### Extrait fourni

La date de l'achèvement est consignée dans les écritures historiques et attestent que Gheorghe Movila a fait don
du monastère pendant le règne de Petru Voïévode et de son fils Etienne, le 9 juin 1591.

L'aspect de massivité du monastère est dû à l'épaisseur impressionante des murs en pierre de l'enceinte ( de trois à
six mètres), ainsi qu'aux renforts et aux remparts. Les tours placées dans les angles de l'enceinte ont une base
octogonale, à l'exception de celle située au nord-ouest (le clocher) qui a une forme rectangulaire.

Au centre de la grande cour du monastère se dresse la silhouette imposante de l'Eglise dont les couleurs vert et
bleu-gris des peintures de la façade nord, sont très bien conservées.

sucevita-monastere

  Vue du face, l'église s'ouvre sur l'abside principale qui, tout
comme celles latérales, illustre en grandes registres séparées par
des lignes rouges, silhouettes de saints, prophètes et martyrs,
représentant l'Eglise Céleste :
Portraits et attitudes variés, expressions diverses, un univers humain
qui mérite d'être regardé scène par scène, figure par figure. Sur la
façade nord sont peintes les scènes de la création, la vie du
St.Pahomié
et l'Escalier du St.Jean le Sinaïte
.

Du point de vue architectural l'église de Sucevita est faite "à plan trilobé", typique du milieu du XVI-e siècle avec
un parvis clos ( l'exonarthex). L'entrée se fait par les deux portes latérales (façades nord et sud), qui donne chacune
sur un parvis decouvert.

A l'intérieur on admire la construction de la voûte: une calotte soutenue par quatre arcades superposées en console,
qui augmente ainsi l'impression d'espace en hauteur.

### Enregistrements fournis
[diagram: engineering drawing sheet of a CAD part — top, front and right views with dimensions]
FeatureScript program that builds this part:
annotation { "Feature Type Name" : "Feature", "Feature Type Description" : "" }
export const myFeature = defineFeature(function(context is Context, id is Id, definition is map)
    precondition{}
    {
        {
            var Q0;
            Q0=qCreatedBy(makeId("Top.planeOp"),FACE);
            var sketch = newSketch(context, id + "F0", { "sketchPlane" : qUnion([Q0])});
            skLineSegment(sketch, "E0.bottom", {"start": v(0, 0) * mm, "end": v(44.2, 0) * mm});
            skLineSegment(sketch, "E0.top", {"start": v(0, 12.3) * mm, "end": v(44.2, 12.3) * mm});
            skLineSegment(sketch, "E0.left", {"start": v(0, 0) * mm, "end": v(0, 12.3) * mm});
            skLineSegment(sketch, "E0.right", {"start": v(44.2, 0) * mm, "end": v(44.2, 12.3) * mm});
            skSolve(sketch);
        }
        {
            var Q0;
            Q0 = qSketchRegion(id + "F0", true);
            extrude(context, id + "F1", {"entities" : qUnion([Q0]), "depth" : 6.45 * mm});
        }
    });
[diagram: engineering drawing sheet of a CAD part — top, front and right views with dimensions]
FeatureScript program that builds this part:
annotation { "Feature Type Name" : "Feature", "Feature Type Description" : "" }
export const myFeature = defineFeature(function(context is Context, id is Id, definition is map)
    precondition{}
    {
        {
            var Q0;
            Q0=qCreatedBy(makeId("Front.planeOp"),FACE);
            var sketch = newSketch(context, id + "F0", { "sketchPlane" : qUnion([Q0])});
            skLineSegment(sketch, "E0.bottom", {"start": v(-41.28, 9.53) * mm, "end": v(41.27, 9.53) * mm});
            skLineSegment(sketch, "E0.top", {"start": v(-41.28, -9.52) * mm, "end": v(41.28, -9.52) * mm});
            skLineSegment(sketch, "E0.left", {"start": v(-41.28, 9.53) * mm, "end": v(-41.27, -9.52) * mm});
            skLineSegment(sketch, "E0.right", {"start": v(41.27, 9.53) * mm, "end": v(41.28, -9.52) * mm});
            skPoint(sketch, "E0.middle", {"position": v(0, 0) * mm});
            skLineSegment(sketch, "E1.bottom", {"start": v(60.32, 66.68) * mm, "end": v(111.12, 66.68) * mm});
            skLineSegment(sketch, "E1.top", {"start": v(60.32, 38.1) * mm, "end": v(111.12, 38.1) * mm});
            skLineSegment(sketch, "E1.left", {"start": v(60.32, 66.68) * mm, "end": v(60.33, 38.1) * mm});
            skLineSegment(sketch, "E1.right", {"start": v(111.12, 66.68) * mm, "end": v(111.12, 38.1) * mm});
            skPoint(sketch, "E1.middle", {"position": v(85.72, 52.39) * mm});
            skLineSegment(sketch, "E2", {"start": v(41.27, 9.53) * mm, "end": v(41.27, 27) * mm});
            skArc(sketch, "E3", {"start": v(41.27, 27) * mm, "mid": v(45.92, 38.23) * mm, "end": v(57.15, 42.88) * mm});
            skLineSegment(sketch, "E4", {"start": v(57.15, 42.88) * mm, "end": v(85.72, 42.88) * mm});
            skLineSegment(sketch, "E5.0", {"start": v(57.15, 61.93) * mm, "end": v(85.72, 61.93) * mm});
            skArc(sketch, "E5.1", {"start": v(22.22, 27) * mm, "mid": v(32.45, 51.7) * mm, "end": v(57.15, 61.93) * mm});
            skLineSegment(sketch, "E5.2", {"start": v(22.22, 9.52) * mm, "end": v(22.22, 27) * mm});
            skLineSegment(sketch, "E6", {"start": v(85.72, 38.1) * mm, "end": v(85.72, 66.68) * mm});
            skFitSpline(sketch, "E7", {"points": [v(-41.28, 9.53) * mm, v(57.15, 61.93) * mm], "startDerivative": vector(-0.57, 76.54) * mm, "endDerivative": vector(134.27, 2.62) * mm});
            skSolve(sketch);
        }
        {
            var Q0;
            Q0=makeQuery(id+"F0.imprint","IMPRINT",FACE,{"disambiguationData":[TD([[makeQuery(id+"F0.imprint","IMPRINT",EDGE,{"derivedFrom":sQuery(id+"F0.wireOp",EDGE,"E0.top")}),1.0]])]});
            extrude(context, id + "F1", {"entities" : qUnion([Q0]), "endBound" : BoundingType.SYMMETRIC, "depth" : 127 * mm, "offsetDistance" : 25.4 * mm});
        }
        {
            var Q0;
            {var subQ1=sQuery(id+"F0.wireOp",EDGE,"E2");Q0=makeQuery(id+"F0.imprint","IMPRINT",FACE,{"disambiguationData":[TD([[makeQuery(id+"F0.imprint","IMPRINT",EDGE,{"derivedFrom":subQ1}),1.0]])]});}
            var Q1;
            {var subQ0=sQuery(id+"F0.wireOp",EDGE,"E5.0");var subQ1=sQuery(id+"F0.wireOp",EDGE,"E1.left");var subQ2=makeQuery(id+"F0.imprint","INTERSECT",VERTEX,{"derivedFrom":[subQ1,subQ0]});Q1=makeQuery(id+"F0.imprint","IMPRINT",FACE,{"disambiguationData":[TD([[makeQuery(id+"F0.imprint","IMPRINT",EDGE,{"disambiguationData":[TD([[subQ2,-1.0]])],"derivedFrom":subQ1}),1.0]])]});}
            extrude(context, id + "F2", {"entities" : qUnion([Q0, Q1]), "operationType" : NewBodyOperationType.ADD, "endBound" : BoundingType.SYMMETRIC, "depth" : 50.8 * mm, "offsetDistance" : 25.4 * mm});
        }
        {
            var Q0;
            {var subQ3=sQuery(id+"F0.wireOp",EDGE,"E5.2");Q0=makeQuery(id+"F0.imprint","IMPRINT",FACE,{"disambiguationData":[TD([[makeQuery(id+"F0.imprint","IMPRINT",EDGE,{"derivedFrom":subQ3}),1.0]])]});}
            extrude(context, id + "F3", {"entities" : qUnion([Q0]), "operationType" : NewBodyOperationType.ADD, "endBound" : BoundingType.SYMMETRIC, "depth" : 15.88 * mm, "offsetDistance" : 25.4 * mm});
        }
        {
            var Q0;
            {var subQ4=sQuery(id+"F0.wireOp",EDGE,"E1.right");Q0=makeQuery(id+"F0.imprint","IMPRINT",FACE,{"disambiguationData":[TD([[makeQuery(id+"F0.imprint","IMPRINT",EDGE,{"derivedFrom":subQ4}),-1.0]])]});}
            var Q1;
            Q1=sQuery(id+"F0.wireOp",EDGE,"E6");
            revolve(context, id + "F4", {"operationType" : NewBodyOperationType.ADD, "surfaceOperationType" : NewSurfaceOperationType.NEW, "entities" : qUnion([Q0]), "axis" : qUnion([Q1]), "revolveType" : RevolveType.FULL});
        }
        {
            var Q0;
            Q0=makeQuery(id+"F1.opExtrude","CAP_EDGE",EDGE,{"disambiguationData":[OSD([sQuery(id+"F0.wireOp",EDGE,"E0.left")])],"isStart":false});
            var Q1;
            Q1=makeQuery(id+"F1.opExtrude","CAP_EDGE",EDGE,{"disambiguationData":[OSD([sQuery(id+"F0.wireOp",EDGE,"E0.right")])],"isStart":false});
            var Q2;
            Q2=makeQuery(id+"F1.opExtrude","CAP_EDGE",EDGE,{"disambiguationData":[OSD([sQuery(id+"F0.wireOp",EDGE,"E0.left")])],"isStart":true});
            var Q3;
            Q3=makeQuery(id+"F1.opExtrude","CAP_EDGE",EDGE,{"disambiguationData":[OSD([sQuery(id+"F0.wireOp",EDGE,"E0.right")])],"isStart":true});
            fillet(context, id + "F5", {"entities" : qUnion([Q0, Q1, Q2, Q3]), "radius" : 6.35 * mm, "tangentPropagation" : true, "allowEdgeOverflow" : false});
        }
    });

### Liste des tâches
#1 D'après l'extrait sur le monastère de Sucevita, répondez :
(a) Quelle est l'épaisseur des murs en pierre de l'enceinte ?
(b) Quelle forme a la tour du nord-ouest ?
(c) Sur quelles façades se trouvent les deux portes latérales de l'église ?
#2 Recopiez à l'identique, s'il vous plaît, un passage de l'extrait sur le monastère de Sucevita : commencez aux mots « La date de l'achèvement » et arrêtez-vous après « une forme rectangulaire. ».
Appuyez-vous uniquement sur l'extrait, sans les enregistrements.

### Liste des solutions
#1
(a) De trois à six mètres.
(b) Une forme rectangulaire.
(c) Sur les façades nord et sud.

#2
La date de l'achèvement est consignée dans les écritures historiques et attestent que Gheorghe Movila a fait don
du monastère pendant le règne de Petru Voïévode et de son fils Etienne, le 9 juin 1591.

L'aspect de massivité du monastère est dû à l'épaisseur impressionante des murs en pierre de l'enceinte ( de trois à
six mètres), ainsi qu'aux renforts et aux remparts. Les tours placées dans les angles de l'enceinte ont une base
octogonale, à l'exception de celle située au nord-ouest (le clocher) qui a une forme rectangulaire.